Kwalholhi Spaza Shop in Samora Machel township near Phillipi. Picture: Henk Kruger/Independent Newspapers

Kwalholhi Spaza Shop in Samora Machel township near Phillipi. Picture: Henk Kruger/Independent Newspapers

Published Oct 31, 2023


By Jacques Sibomana

Recent research conducted by Accenture has shed light on the evolving landscape of informal trading in South Africa, revealing both opportunities and challenges for Spaza shops, which are integral to our communities.

As a seasoned social entrepreneur with extensive experience in both informal and formal businesses across South African townships, I firmly believe that it's time to adopt a more nuanced approach to address the complex issues facing these cornerstones of our neighbourhoods.

The Accenture research underscores the pivotal role played by Spaza shops in the lives of South Africans. With more than 150000 Spaza shops nationwide, these establishments are not just local convenience stores, but also serve as essential sources of supplementary household income for many.

The informal sector, where Spaza shops thrive, accounts for a significant portion of the nation's annual food expenditure, estimated at 30%-40%. This sector represents a colossal potential market value of R178 billion, presenting substantial opportunities for businesses.

However, the research also uncovers the challenges faced by Spaza store owners and informal traders. These obstacles include inefficient supply chains, frequent product stockouts, substantial waste due to the limited shelf life of fresh produce, and an overreliance on overpriced branded products. In most cases, Spaza shops source their stock from wholesale retailers, leading to higher prices for consumers.

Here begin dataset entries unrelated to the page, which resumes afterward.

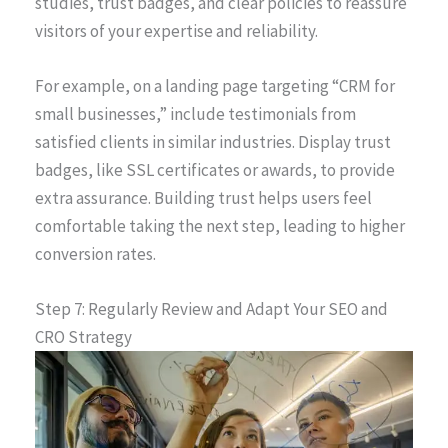
studies, trust badges, and clear policies to reassure
visitors of your expertise and reliability.
For example, on a landing page targeting “CRM for
small businesses,” include testimonials from
satisfied clients in similar industries. Display trust
badges, like SSL certificates or awards, to provide
extra assurance. Building trust helps users feel
comfortable taking the next step, leading to higher
conversion rates.
Step 7: Regularly Review and Adapt Your SEO and
CRO Strategy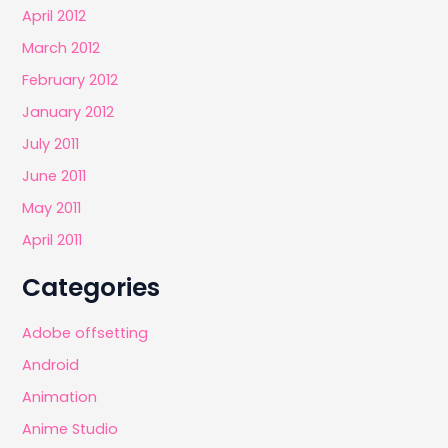
April 2012
March 2012
February 2012
January 2012
July 2011
June 2011
May 2011
April 2011
Categories
Adobe offsetting
Android
Animation
Anime Studio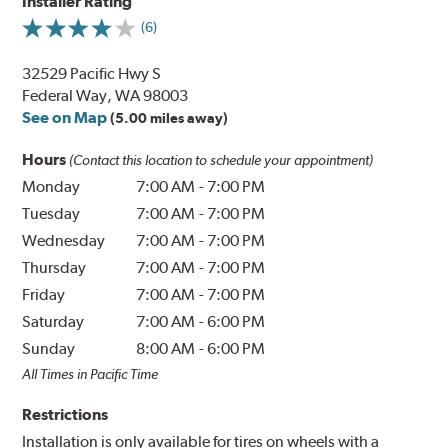
Installer Rating
(6)
32529 Pacific Hwy S
Federal Way, WA 98003
See on Map
(5.00 miles away)
Hours
(Contact this location to schedule your appointment)
Monday
7:00 AM
-
7:00 PM
Tuesday
7:00 AM
-
7:00 PM
Wednesday
7:00 AM
-
7:00 PM
Thursday
7:00 AM
-
7:00 PM
Friday
7:00 AM
-
7:00 PM
Saturday
7:00 AM
-
6:00 PM
Sunday
8:00 AM
-
6:00 PM
All Times in Pacific Time
Restrictions
Installation is only available for tires on wheels with a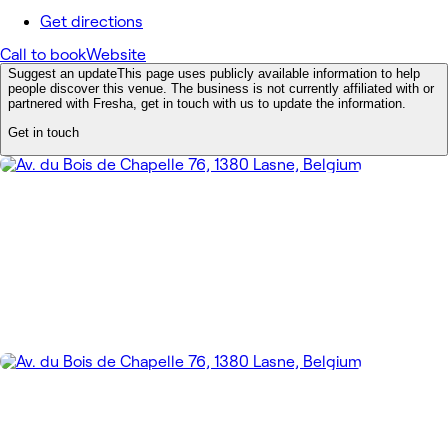
Get directions
Call to book
Website
Suggest an update
This page uses publicly available information to help
people discover this venue. The business is not currently affiliated with or
partnered with Fresha, get in touch with us to update the information.
Get in touch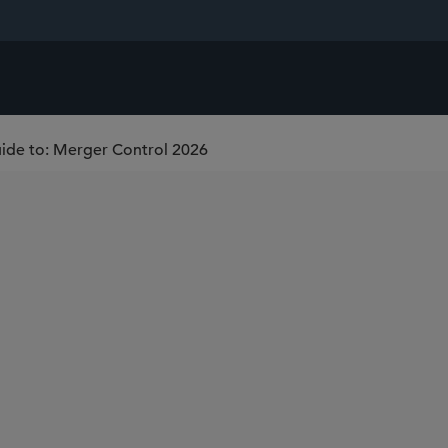
uide to: Merger Control 2026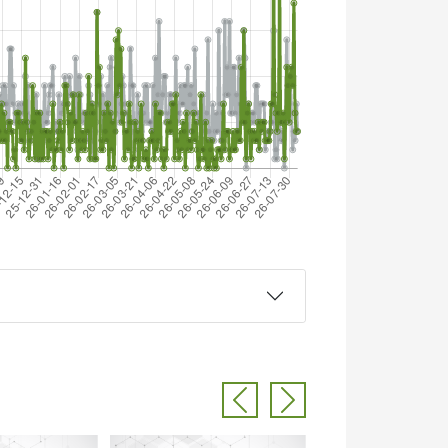
Previous
Next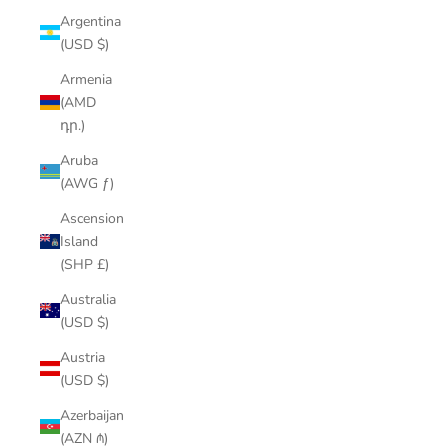
Argentina
(USD $)
Armenia
(AMD
դր.)
Aruba
(AWG ƒ)
Ascension
Island
(SHP £)
Australia
(USD $)
Austria
(USD $)
Azerbaijan
(AZN ₼)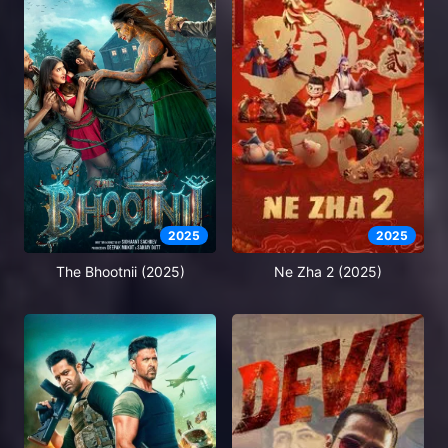
2025
2025
The Bhootnii (2025)
Ne Zha 2 (2025)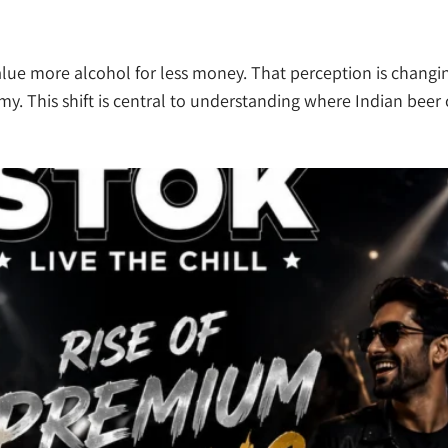
 value more alcohol for less money. That perception is chang
my. This shift is central to understanding where Indian beer 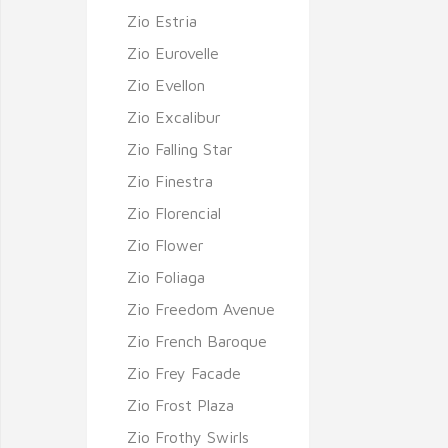
Zio Estria
Zio Eurovelle
Zio Evellon
Zio Excalibur
Zio Falling Star
Zio Finestra
Zio Florencial
Zio Flower
Zio Foliaga
Zio Freedom Avenue
Zio French Baroque
Zio Frey Facade
Zio Frost Plaza
Zio Frothy Swirls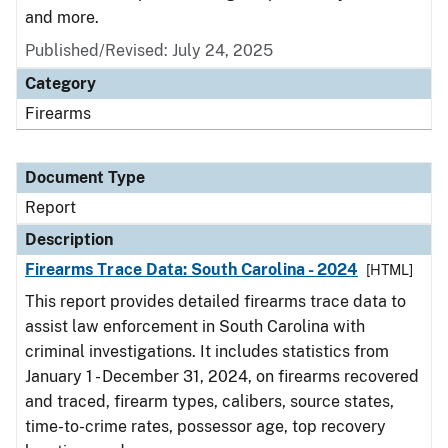
and more.
Published/Revised: July 24, 2025
Category
Firearms
Document Type
Report
Description
Firearms Trace Data: South Carolina - 2024
[HTML]
This report provides detailed firearms trace data to
assist law enforcement in South Carolina with
criminal investigations. It includes statistics from
January 1 - December 31, 2024, on firearms recovered
and traced, firearm types, calibers, source states,
time-to-crime rates, possessor age, top recovery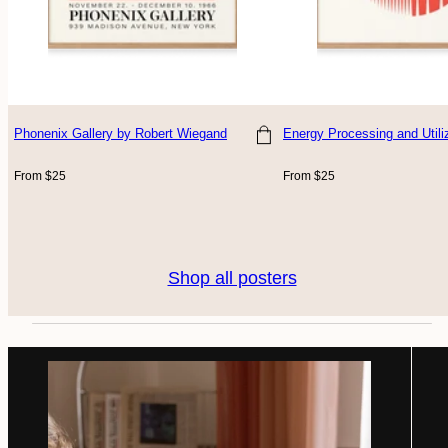
Phonenix Gallery
by Robert Wiegand
Energy Processing and Utili
Choose size
Choose size
Regular
Regular
From $25
From $25
price
price
Shop all posters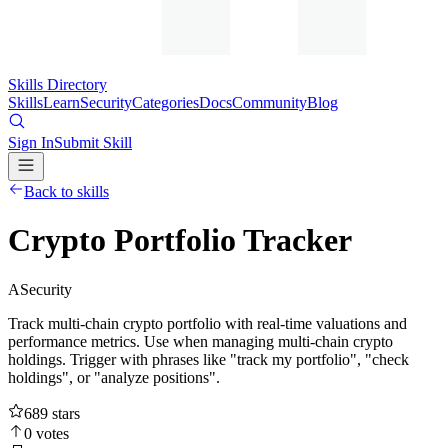
Skills Directory
Skills
Learn
Security
Categories
Docs
Community
Blog
Sign In
Submit Skill
Back to skills
Crypto Portfolio Tracker
A
Security
Track multi-chain crypto portfolio with real-time valuations and
performance metrics. Use when managing multi-chain crypto
holdings. Trigger with phrases like "track my portfolio", "check
holdings", or "analyze positions".
689
stars
0
votes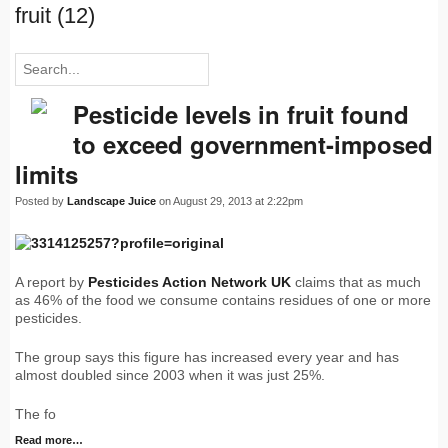
fruit (12)
Pesticide levels in fruit found
to exceed government-imposed
limits
Posted by
Landscape Juice
on August 29, 2013 at 2:22pm
A report by
Pesticides Action Network UK
claims that as much
as 46% of the food we consume contains residues of one or more
pesticides.
The group says this figure has increased every year and has
almost doubled since 2003 when it was just 25%.
The fo
Read more…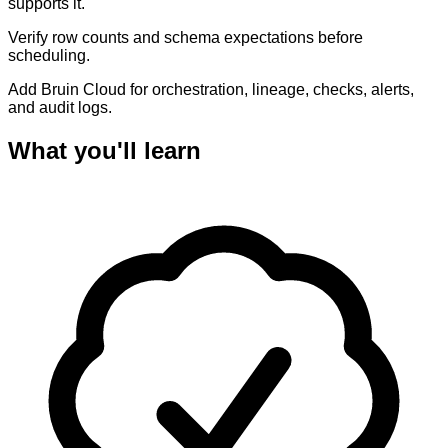
supports it.
Verify row counts and schema expectations before
scheduling.
Add Bruin Cloud for orchestration, lineage, checks, alerts,
and audit logs.
What you'll learn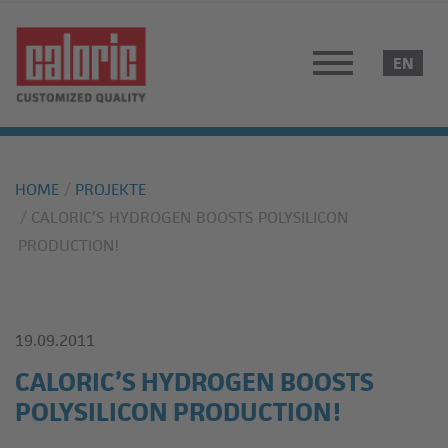
HOME
PROJEKTE
CALORIC’S HYDROGEN BOOSTS POLYSILICON
PRODUCTION!
19.09.2011
CALORIC’S HYDROGEN BOOSTS
POLYSILICON PRODUCTION!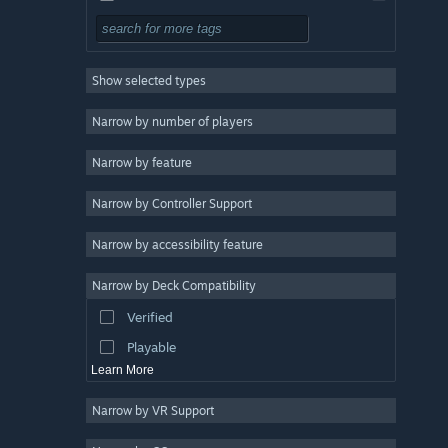
Free to Play
RPG
Show selected types
Massively Multiplayer
Indie
Narrow by number of players
Early Access
Narrow by feature
Casual
Narrow by Controller Support
Simulation
Racing
Narrow by accessibility feature
Sports
Narrow by Deck Compatibility
Video Production
Verified
Photo Editing
Playable
Learn More
Narrow by VR Support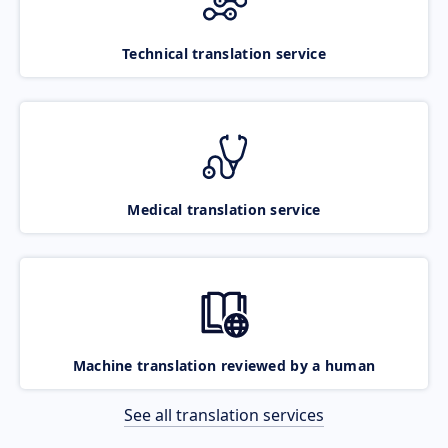
Technical translation service
Medical translation service
Machine translation reviewed by a human
See all translation services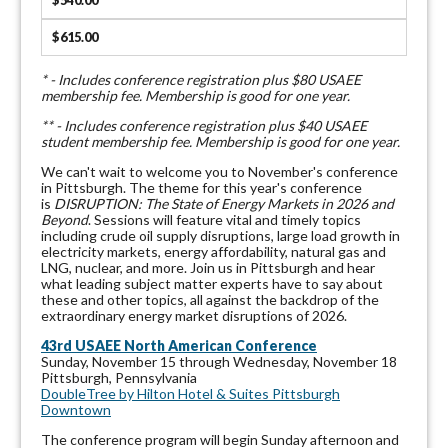
$540.00
$615.00
* - Includes conference registration plus $80 USAEE
membership fee. Membership is good for one year.
** - Includes conference registration plus $40 USAEE
student membership fee. Membership is good for one year.
We can't wait to welcome you to November's conference
in Pittsburgh. The theme for this year's conference
is
DISRUPTION
: The State of Energy Markets in 2026 and
Beyond
. Sessions will feature vital and timely topics
including crude oil supply disruptions, large load growth in
electricity markets, energy affordability, natural gas and
LNG, nuclear, and more. Join us in Pittsburgh and hear
what leading subject matter experts have to say about
these and other topics, all against the backdrop of the
extraordinary energy market disruptions of 2026.
43rd USAEE North American Conference
Sunday, November 15 through Wednesday, November 18
Pittsburgh, Pennsylvania
DoubleTree by Hilton Hotel & Suites Pittsburgh
Downtown
The conference program will begin Sunday afternoon and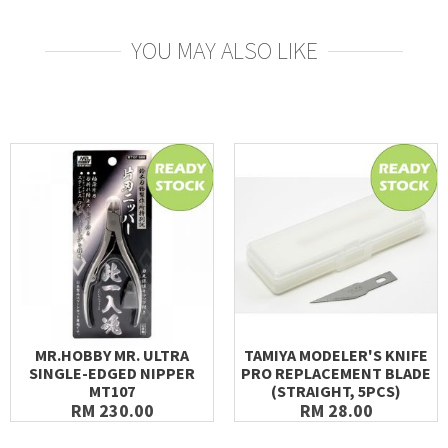
YOU MAY ALSO LIKE
MR.HOBBY MR. ULTRA
TAMIYA MODELER'S KNIFE
SINGLE-EDGED NIPPER
PRO REPLACEMENT BLADE
MT107
(STRAIGHT, 5PCS)
RM 230.00
RM 28.00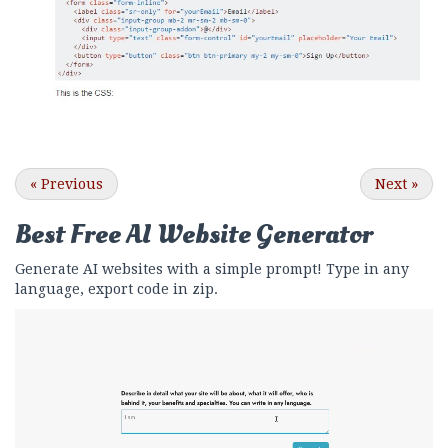
«
Previous
Next
»
Best Free
AI Website Generator
Generate AI websites with a simple prompt! Type in any
language, export code in zip.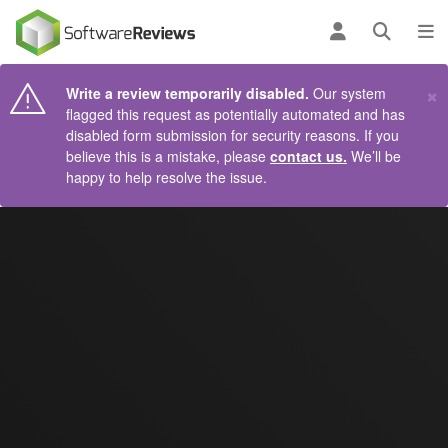
AIN CONTENT
Log in
Open se
To
×
Write a review temporarily disabled.
Our system
flagged this request as potentially automated and has
disabled form submission for security reasons. If you
believe this is a mistake, please
contact us.
We’ll be
happy to help resolve the issue.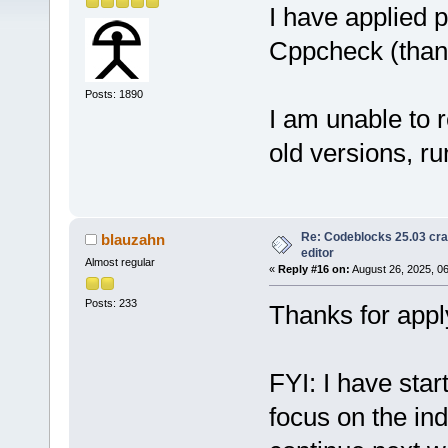
I have applied 
Cppcheck (than
Posts: 1890
I am unable to 
old versions, r
Re: Codeblocks 25.03 cr
blauzahn
editor
Almost regular
«
Reply #16 on:
August 26, 2025, 0
Posts: 233
Thanks for appl
FYI: I have star
focus on the inde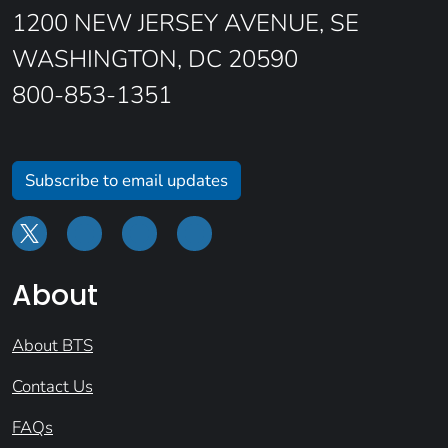
1200 NEW JERSEY AVENUE, SE
WASHINGTON, DC 20590
800-853-1351
Subscribe to email updates
About
About BTS
Contact Us
FAQs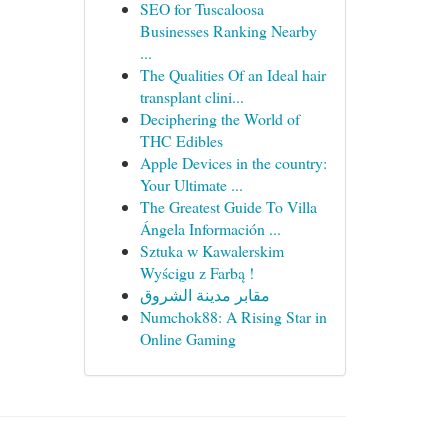
SEO for Tuscaloosa
Businesses Ranking Nearby
...
The Qualities Of an Ideal hair
transplant clini...
Deciphering the World of
THC Edibles
Apple Devices in the country:
Your Ultimate ...
The Greatest Guide To Villa
Ángela Información ...
Sztuka w Kawalerskim
Wyścigu z Farbą !
مقابر مدينة الشروق
Numchok88: A Rising Star in
Online Gaming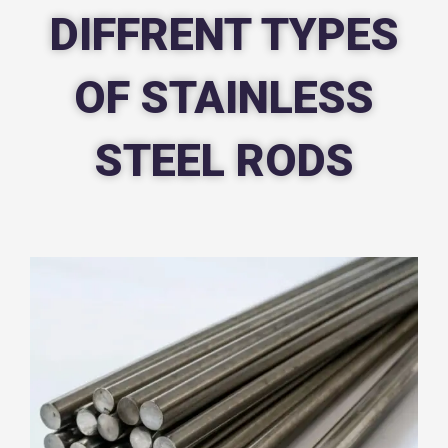
DIFFRENT TYPES
OF STAINLESS
STEEL RODS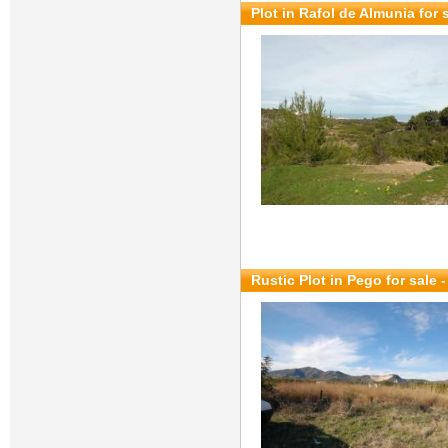
Plot in Rafol de Almunia for 
Rustic Plot in Pego for sale
-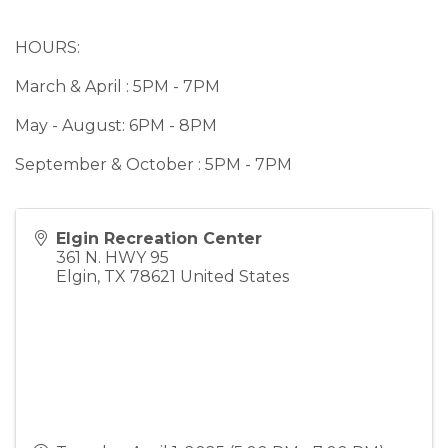
HOURS:
March & April : 5PM - 7PM
May - August: 6PM - 8PM
September & October : 5PM - 7PM
Elgin Recreation Center
361 N. HWY 95
Elgin
,
TX
78621
United States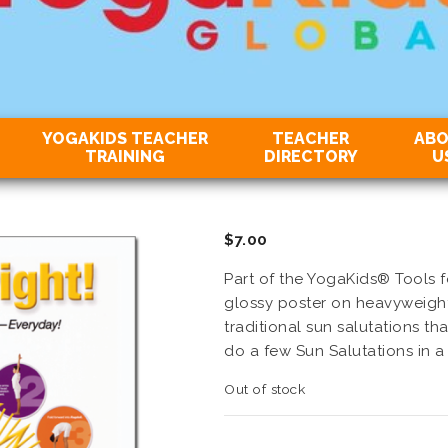
YOGAKIDS TEACHER
TEACHER
AB
TRAINING
DIRECTORY
U
$
7.00
Part of the YogaKids® Tools fo
glossy poster on heavyweight 
traditional sun salutations th
do a few Sun Salutations in a
Out of stock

In light of these findings, it is clear that we must reconsider the role of Spaza shops in our communities. Rather than being the primary source of income for individuals, Spaza shops should function as supplementary income sources. This shift in focus can help mitigate market saturation and the associated problems, including shop owners resorting to selling expired products in a struggle to make ends meet.

To address this, I propose a strategic approach in which municipalities play a pivotal role in regulating Spaza shops. By implementing by-laws that restrict ownership to grant recipients, with a particular emphasis on the elderly and women, we can empower the most vulnerable members of our community while averting market saturation and its related issues.

In addition to regulation, transparency is vital for the sustainable growth of the Spaza shop sector. The Accenture Report estimated its market value at R178 bn, but more transparency is needed.

Therefore, I advocate for the provision of essential information, including detailed operating costs and profit margins for Spaza shops. Equipping aspiring entrepreneurs with this information is critical to enable them to make informed decisions and realistically assess the profitability of their ventures.

In conclusion, the time has come for South African society to come together and redefine the role of Spaza shops. Let's support the establishment of community-operated convenience stores that meet health standards and local regulations.

This innovative approach can empower the most vulnerable members of our society, enabling them to benefit from the Spaza shop ecosystem and fostering responsible and sustainable growth that ensures economic viability and the well-being of our communities.

Let us work collectively to create an inclusive and sustainable ecosystem, promising a brighter future for all.

Jacques Sibomana is the founder and CEO of Kuba.